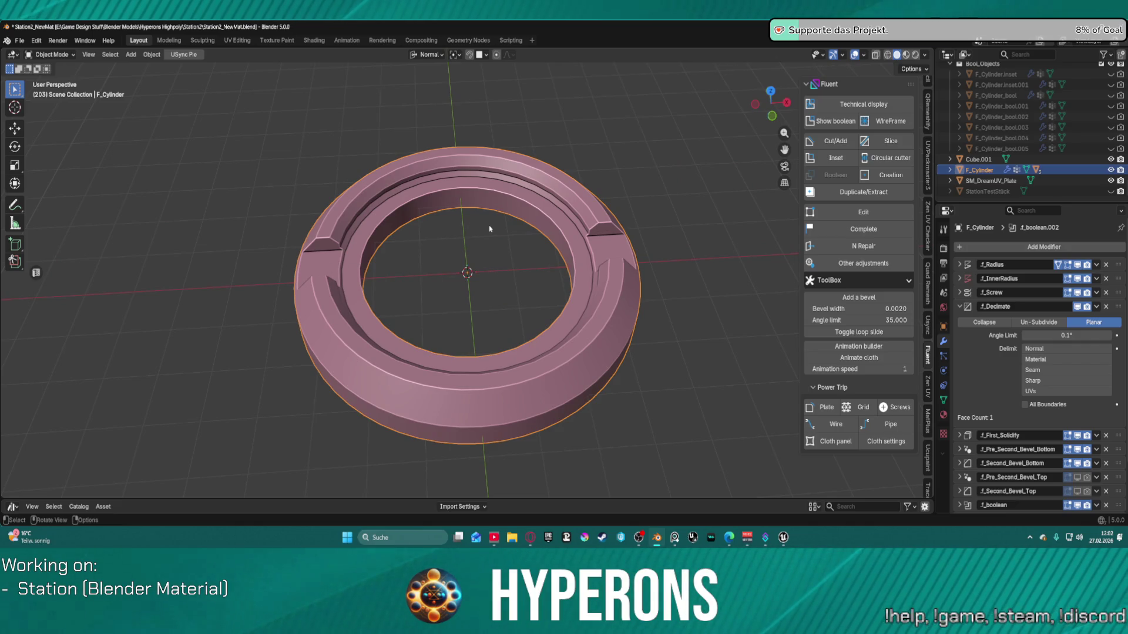
# Step: Toggle the boolean cutters' visibility with Ctrl+B, ending with them hidden
pyautogui.press('ctrl+b')
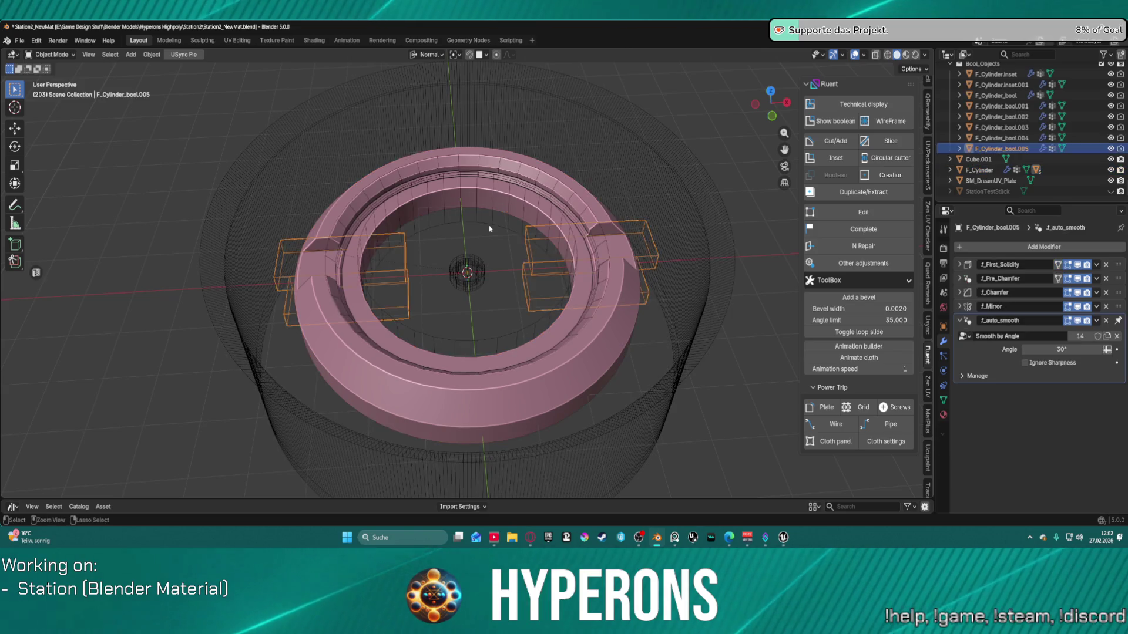
pyautogui.press('ctrl+b')
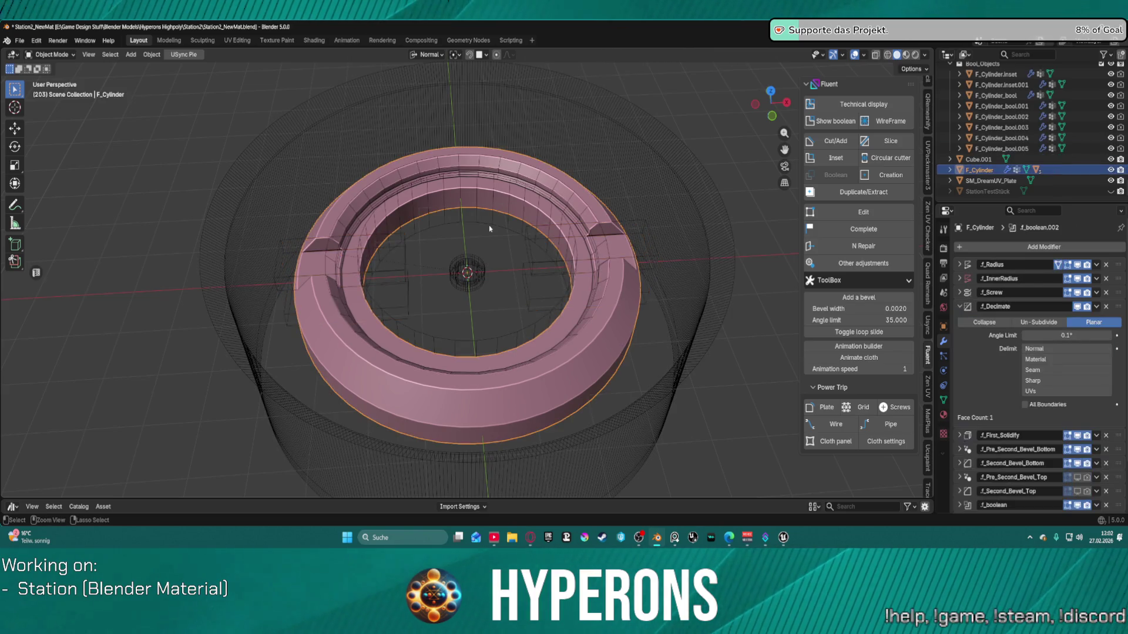
pyautogui.press('ctrl+b')
pyautogui.press('ctrl+b')
pyautogui.press('ctrl+b')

=====

WHAT THE EXERCISE ASKS -> Without including any picture, write out the material above exactly.

SOLUTION FOR THIS EXERCISE ->
# Step: Toggle the boolean cutters' visibility with Ctrl+B, ending with them hidden
pyautogui.press('ctrl+b')
pyautogui.press('ctrl+b')
pyautogui.press('ctrl+b')
pyautogui.press('ctrl+b')
pyautogui.press('ctrl+b')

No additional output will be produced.